All of which helpful in understanding a world forged by a consciousness that is to a greater or lesser degree mediated by language, and that this mediation will always give rise to a certain amount of tension. A woody thing growing out of the ground is not itself the word ‘tree’, but on the other hand we are able to do with it what we want because we have named it, and there isn’t any way of avoiding the fact that trees and their wood have become part of the structure we acknowledge as reality. There isn’t very much tension here, but what if we consider instead an object in space, whose gravity we can detect but which is otherwise invisible? Is there the same amount of tension, once it has been called a black hole? What about the most recently calculated last digit in pi? That might seem real enough, but what about that one after that, as yet uncalculated? Is that real? What about the ‘slithy toves’ in Lewis Carroll’s Jabberwocky? Are they real? If not, then how can we talk about them? If yes, is there therefore more or less tension because they lack correspondence with the world, as we commonly understand it? What about Adam and Eve? Perseus? Domitian? Jacob Grimm and Lewis and Alice and my bartender, how can we measure their reality?


Blogger Jonathan Potter said...

This reminds me of Bruce Lee in the mirrored room in Enter the Dragon.
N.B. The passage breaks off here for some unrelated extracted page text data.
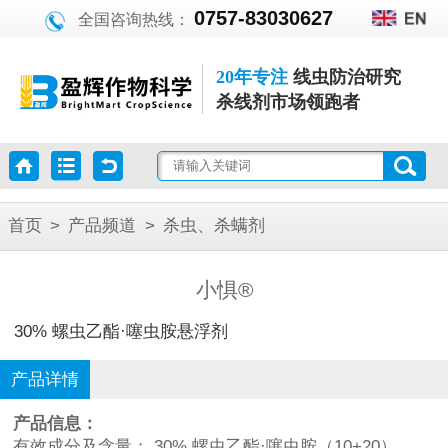
0757-83030627
全国咨询热线：
20年专注
线虫防治研究
杀线剂市场领跑者
首页
>
产品频道
>
杀虫、杀螨剂
小惧®
30% 螺虫乙酯·噻虫胺悬浮剂
产品详情
产品信息：
有效成分及含量： 30% 螺虫乙酯·噻虫胺（10+20）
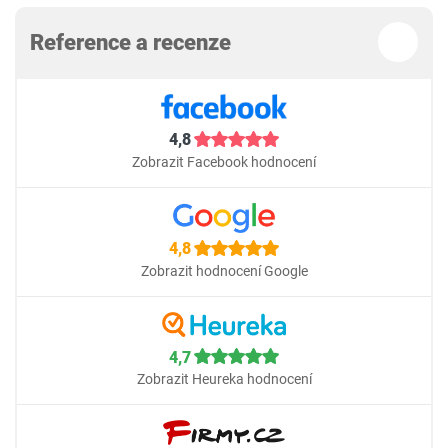
Reference a recenze
4,8
Zobrazit Facebook hodnocení
4,8
Zobrazit hodnocení Google
4,7
Zobrazit Heureka hodnocení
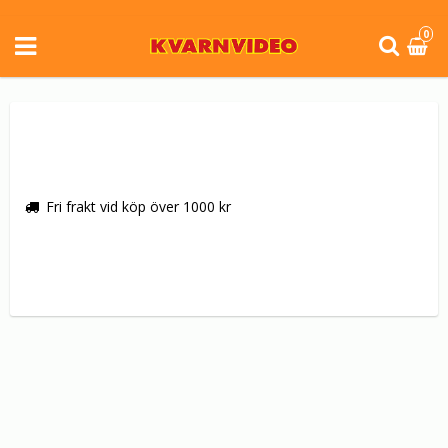
0
Fri frakt vid köp över 1000 kr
And you skirted the edges of it, but there is Walker Percy's memorable summation about language -- that we know neither as dogs (stimulus-response) nor as angels (direct apprehension) but as men, which is to say we can only know one thing by laying it alongside another (coupling, or you could say mirroring, thing and word in the act of naming). (This isn't an exact quote, but I think he wrote something very close to that.)

Also: in the Postscript, SK refers to language as "the double-reflection" -- which I always thought was his own apprehension of something like Percy's (and Peirce's) semiotic.

9:00 PM  
Blogger Quin Finnegan said...

I think WP mentions the 'slithy toves' somewhere, too. And I wish I'd remembered that Bruce Lee scene myself; I would have thrown that in there with everything else.